Where does the “distributed” in DDoS come into play?

One obvious protection against regular DoS attacks is to adapt web servers to selectively deny service to “rowdy” IPs sending too many requests. Distributed-DoS attacks then counters this protection by using a large number of compromised IPs, in order to mount the DoS attack, so that there is virtually no way of differentiating authentic from faulty requests to block.

DDoS is much more sophisticated because the hacker would have had to synchronize a wide-scale attack, launching at the same time. Preparing a DDoS means doing the early work of quietly hacking into thousands of devices and lying dormant, so to speak, while it works into each device’s system to instruct it to launch an attack at the planned launch date and time. Then, once there are enough devices “ready,” the hacker will synchronize all of those devices to flood the targeted server with requests. Hence, the wide-spread attacks are “distributed.” It really is another level cyberattack, at a massive scale.

DDoS is similar to a bank robbery. In order to succeed, the criminals will need a getaway car with which to rob the bank. How do they do this? They steal one from a random driveway just before the heist. By the time the law-abiding citizen realizes his or her car has been stolen, the attack on the bank has already happened and the car is discarded in a ditch. In parallel, DDoS “steals” devices in order to use them for illegal activity. And unfortunately, the organization or device owner is often clueless that they’ve been used to orchestrate this attack.

Who is behind the DDoS or DoS attacks?

It is hard to tell, unfortunately. There is evidence that, at this point, there are different groups of hackers at work delivering pieces of the puzzle. For example, some groups are designing viruses in which the only goal is to scan the Internet for vulnerable PCs and infect them silently. They “gather an army of IPs,” so to speak. Once done, they sell these to other groups who, in turn, use them for the actual intended dirty work.

Groups behind a DDoS attack need to have funding to purchase banks of IPs and plan the attack. Typically, this is a very expensive endeavor and sometimes politically motivated and funded – that’s when we start to get into problems like cybercrime. 

However, what’s reducing the cost is the increased supply of vulnerable devices available to hack. With the Internet-of-Things (IoT), we are connecting many more devices with hackable operating systems – such as smart watches, Wi-Fi routers, webcams, and even coffee machines. Therefore, IoT security is a growing concern, as these devices can be hard to keep updated with security patches.

What can be done to protect our institutions?

Since DDoS can be mounted against any publicly accessible server, practically all websites can be attacked.

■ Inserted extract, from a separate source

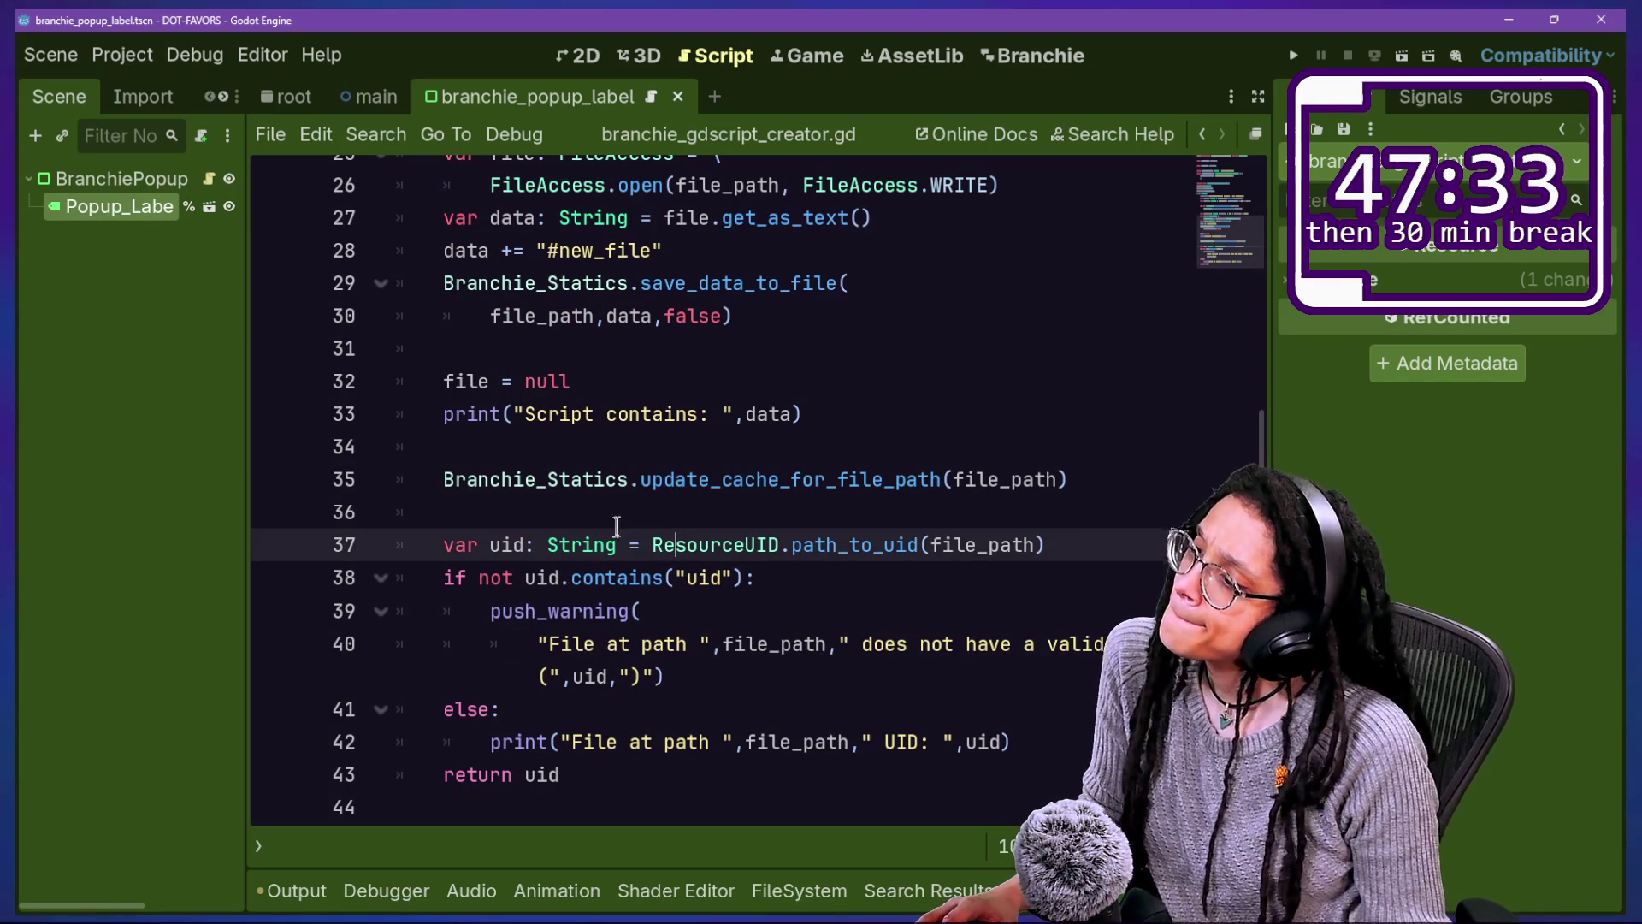
{"action": "left_click_drag", "start_coordinate": [1103, 479], "coordinate": [1097, 446]}
{"action": "left_click", "coordinate": [454, 381]}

To protect publicly accessible servers, there are traffic monitoring tools and DDoS firewall services available, which usually operate by either maintaining a large database of blacklisted IPs or artificial-intelligence algorithms to spot and block suspicious traffic. No system is perfect and there is also the possibility of false positives – blocking legitimate users. Also, these kinds of solutions, while sophisticated, are quite expensive.

Another solution is to look at overall risk assessment, which should assess these questions:

  • What is the likelihood that anyone dislikes us so much that they would want to bring our organization down?
  • What would the attackers gain from the attack?
  • What is the likelihood that attackers can access the funding or criminal will to execute on their intent?
  • What is the damage of our organization’s down-time?
  • What are the appropriate strategies, given our budgets?

Based on the risk mitigation assessment, organizations can be better informed to take action, such as creating an effective Plan B or investing in protection solutions most suitable to the organization’s needs.

At the core, threats like these highlight the value of having dedicated, private infrastructure. Private infrastructure helps ensure that the people your organization serves are protected, and their data and work can continue on, unhindered over this network. If we think back to our highway analogy, having private infrastructure is akin to having an alternative, private route that is separate from public traffic and exposure to its risks.